1

I have this code

import pandas as pd
import matplotlib.pyplot as plt

dataset = pd.read_csv('iris.csv', header=None, names=['sepal length', 'sepal width', 'petal length', 'petal width', 'class'])

dataset.drop(index=dataset.index[dataset['class'] == 'Iris-setosa'], inplace=True)

dataset.drop('petal width', axis='columns', inplace=True)
dataset.drop('sepal width', axis='columns', inplace=True)


fig, ax = plt.subplots()

groups = dataset.groupby('class')

colors = {'Iris-versicolor': 'blue', 'Iris-virginica': 'red'}

ax.scatter(dataset['petal length'], dataset['sepal length'], c=dataset['class'].map(colors))
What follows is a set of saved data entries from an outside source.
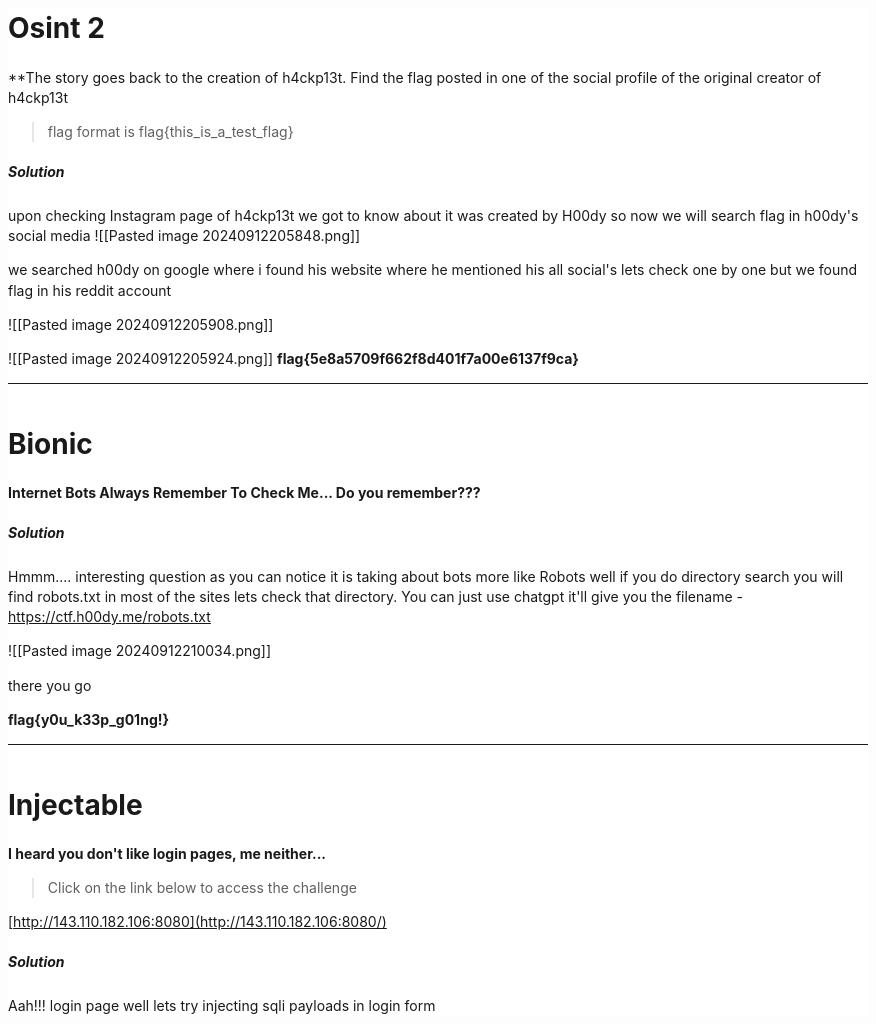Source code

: # Osint 2

**The story goes back to the creation of h4ckp13t. Find the flag posted in one of the social profile of the original creator of h4ckp13t

> flag format is flag{this_is_a_test_flag}

##### Solution

upon checking Instagram page of h4ckp13t we got to know about it was created by H00dy
so now we will search flag in h00dy's social media 
![[Pasted image 20240912205848.png]]

we searched h00dy on google where i found his website where he mentioned his all social's 
lets check one by one but we found flag in his reddit account 

![[Pasted image 20240912205908.png]]

![[Pasted image 20240912205924.png]]
**flag{5e8a5709f662f8d401f7a00e6137f9ca}**

****
# Bionic

**Internet Bots Always Remember To Check Me... Do you remember???**

##### Solution 

Hmmm.... interesting question as you can notice it is taking about bots more like Robots
well if you do directory search you will find robots.txt in most of the sites
lets check that directory. You can just use chatgpt it'll give you the filename -
https://ctf.h00dy.me/robots.txt

![[Pasted image 20240912210034.png]]

there you go 

**flag{y0u_k33p_g01ng!}**

****
# Injectable

**I heard you don't like login pages, me neither...**

> Click on the link below to access the challenge

[http://143.110.182.106:8080](http://143.110.182.106:8080/)

##### Solution 

Aah!!! login page 
well lets try injecting sqli payloads in login form
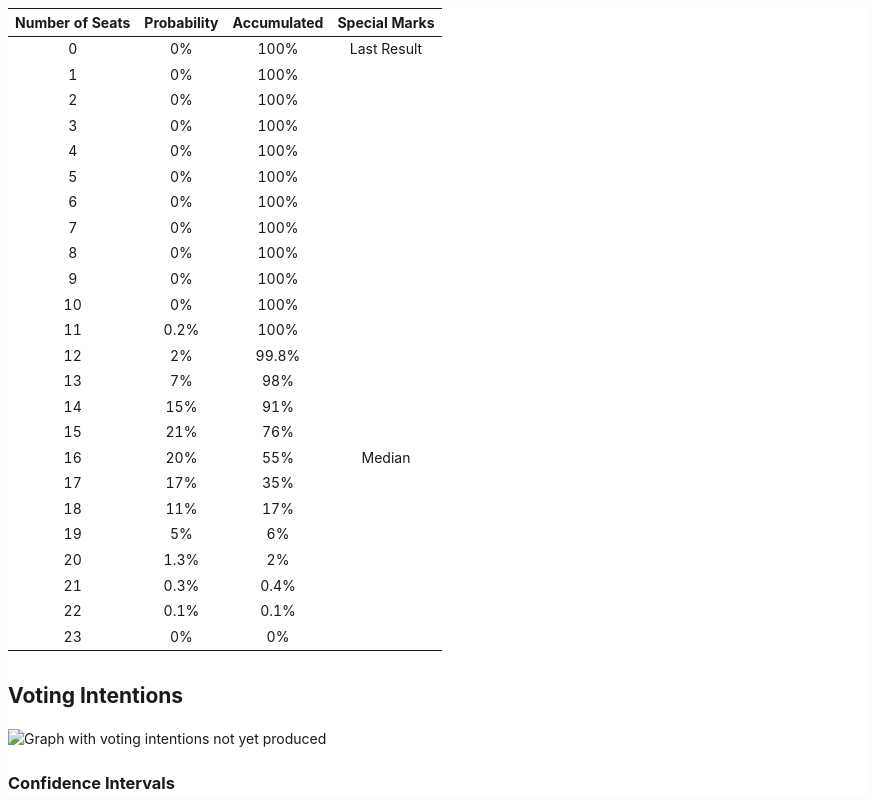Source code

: | Number of Seats | Probability | Accumulated | Special Marks |
|:---------------:|:-----------:|:-----------:|:-------------:|
| 0 | 0% | 100% | Last Result |
| 1 | 0% | 100% |  |
| 2 | 0% | 100% |  |
| 3 | 0% | 100% |  |
| 4 | 0% | 100% |  |
| 5 | 0% | 100% |  |
| 6 | 0% | 100% |  |
| 7 | 0% | 100% |  |
| 8 | 0% | 100% |  |
| 9 | 0% | 100% |  |
| 10 | 0% | 100% |  |
| 11 | 0.2% | 100% |  |
| 12 | 2% | 99.8% |  |
| 13 | 7% | 98% |  |
| 14 | 15% | 91% |  |
| 15 | 21% | 76% |  |
| 16 | 20% | 55% | Median |
| 17 | 17% | 35% |  |
| 18 | 11% | 17% |  |
| 19 | 5% | 6% |  |
| 20 | 1.3% | 2% |  |
| 21 | 0.3% | 0.4% |  |
| 22 | 0.1% | 0.1% |  |
| 23 | 0% | 0% |  |


## Voting Intentions

![Graph with voting intentions not yet produced](average-2021-12-31.png "Voting Intentions")

### Confidence Intervals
plt.legend(['aaa', 'bbb'])

plt.show()

The data set is from this link: https://archive.ics.uci.edu/ml/datasets/Iris

I get a colored scatterplot, color based on 'class'. But in the legend it only shows one color: 'aaa'.

How do I make the put a legend on scatter with pyplotlib showing multiple colors?

Coder88
  • 1,015
  • 3
  • 10
  • 23

1 Answers1

1

Turning the plotting code into a for loop over the groups works for me:

import pandas as pd
import matplotlib.pyplot as plt

# Removed data wrangling code

fig, ax = plt.subplots()

for name, group in dataset.groupby('class'):
    ax.scatter(
        group['petal length'], group['sepal length'], label=name)

plt.legend()

Output

scatter with legend

TC Arlen
  • 1,442
  • 2
  • 11
  • 19